Problem to solve: Return the entries in full, exactly as they were written.
▶
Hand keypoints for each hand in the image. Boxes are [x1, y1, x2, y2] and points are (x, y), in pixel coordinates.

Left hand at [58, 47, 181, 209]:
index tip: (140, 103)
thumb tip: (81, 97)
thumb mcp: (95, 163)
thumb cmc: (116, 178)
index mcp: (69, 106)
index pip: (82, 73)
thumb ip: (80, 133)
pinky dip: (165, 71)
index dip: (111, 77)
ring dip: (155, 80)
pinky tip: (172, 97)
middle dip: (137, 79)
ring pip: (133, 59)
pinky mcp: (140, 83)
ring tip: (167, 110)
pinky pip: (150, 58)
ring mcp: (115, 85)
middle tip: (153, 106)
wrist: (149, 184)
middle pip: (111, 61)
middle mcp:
◀
Task output:
Hand keypoints for each hand in the image. Boxes are [x1, y1, x2, y2] and points are (x, y), in pixel coordinates.

Left hand at [58, 47, 181, 209]:
index tip: (140, 103)
thumb tip: (81, 97)
thumb mcp: (95, 163)
thumb cmc: (116, 178)
index mcp: (69, 106)
index pip: (82, 73)
thumb ip: (80, 133)
pinky dip: (165, 71)
index dip: (111, 77)
ring dip: (155, 80)
pinky tip: (172, 97)
middle dip: (137, 79)
ring pip: (133, 59)
pinky mcp: (140, 83)
ring tip: (167, 110)
pinky pip: (150, 58)
ring mcp: (115, 85)
middle tip: (153, 106)
wrist: (149, 184)
middle pip: (111, 61)
middle mcp:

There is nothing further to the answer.